Sono solo 693 su circa 68 mila i detenuti che hanno beneficiato della possibilità, prevista dalla L. 199/2010 (“legge svuota-carceri”), di scontare agli arresti domiciliari l’ultimo anno di pena.

Un duro colpo ai sostenitori della Legge. Che con il varo della norma alla fine del 2010 intendevano affrontare lo straordinario sovraffollamento dei penitenziari.

I dati sono stati diffusi dal Garante dei detenuti del Lazio Angiolo Marroni, secondo cui «le difficoltà della legge erano largamente prevedibili. Nonostante le previsioni del governo, che stimava in circa otto mila i beneficiari della legge su base annua, la norma presentava delle criticità che tutti noi avevamo segnalato e che, inevitabilmente, sono venute a galla in fase di attuazione. Ad esempio, non si è tenuto in debito conto che gran parte dei detenuti è composta da stranieri che non hanno un luogo dove scontare la detenzione domiciliare e da tossicodipendenti per i quali non ci sono strutture adeguate per accoglierli».

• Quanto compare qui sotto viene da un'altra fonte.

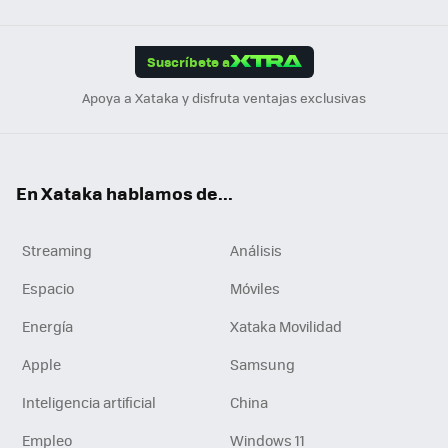
Link
Tikt
App
ok
e
am
m
rd
edI
ok
Suscríbete a
n
Apoya a Xataka y disfruta ventajas exclusivas
En Xataka hablamos de...
Streaming
Análisis
Espacio
Móviles
Energía
Xataka Movilidad
Apple
Samsung
Inteligencia artificial
China
Empleo
Windows 11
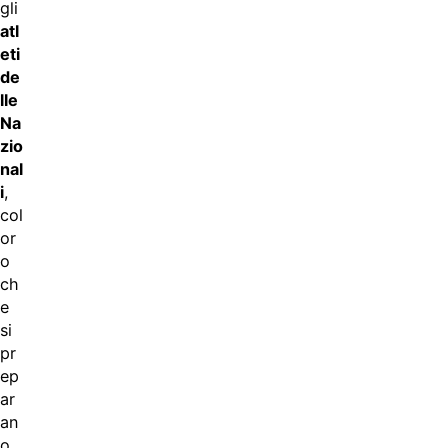
gli
atl
eti
de
lle
Na
zio
nal
i
,
col
or
o
ch
e
si
pr
ep
ar
an
o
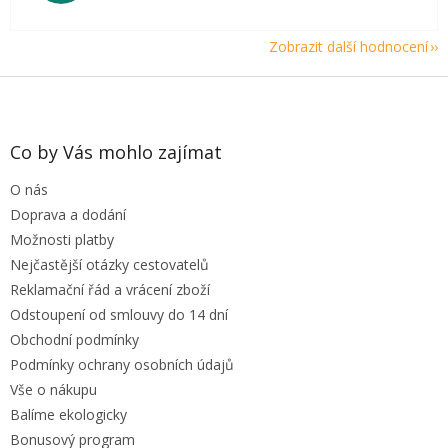
Zobrazit další hodnocení
Z
á
p
a
Co by Vás mohlo zajímat
t
O nás
í
Doprava a dodání
Možnosti platby
Nejčastější otázky cestovatelů
Reklamační řád a vrácení zboží
Odstoupení od smlouvy do 14 dní
Obchodní podmínky
Podmínky ochrany osobních údajů
Vše o nákupu
Balíme ekologicky
Bonusový program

Secondo i dati diffusi dal Garante coloro che hanno beneficiato della detenzione domiciliare sono stati dunque solo 693 reclusi, di cui cento extracomunitari. La Regione con il maggior numero di concessioni ai domiciliari è la Sicilia (100 su 7.800 detenuti), seguita dal Lazio (80 su 6400 reclusi) e dalla Puglia (60 su 4.584). Nei primi posti non figura, invece, la Lombardia, nonostante abbia il maggior numero di reclusi in Italia (61 domiciliari su circa 9.400 reclusi).

«La realtà – ha concluso il Garante – dimostra che ogni decisione sul tema del sovraffollamento è poco più di un palliativo. Fin quando non si deciderà di rivedere la legislazione, fatta apposta per reprimere con il carcere ogni condotta contraria alla legge, ci sarà sempre emergenza nelle carceri. La soluzione cui la politica dovrebbe pensare è la decarcerizzazione del sistema, con un ampio ricorso a misure alternative, ma non meno severe e dissuasive, al carcere. Ma credo che in questo momento non ci siano le condizioni per farlo; le priorità dell’agenda politica sono altre».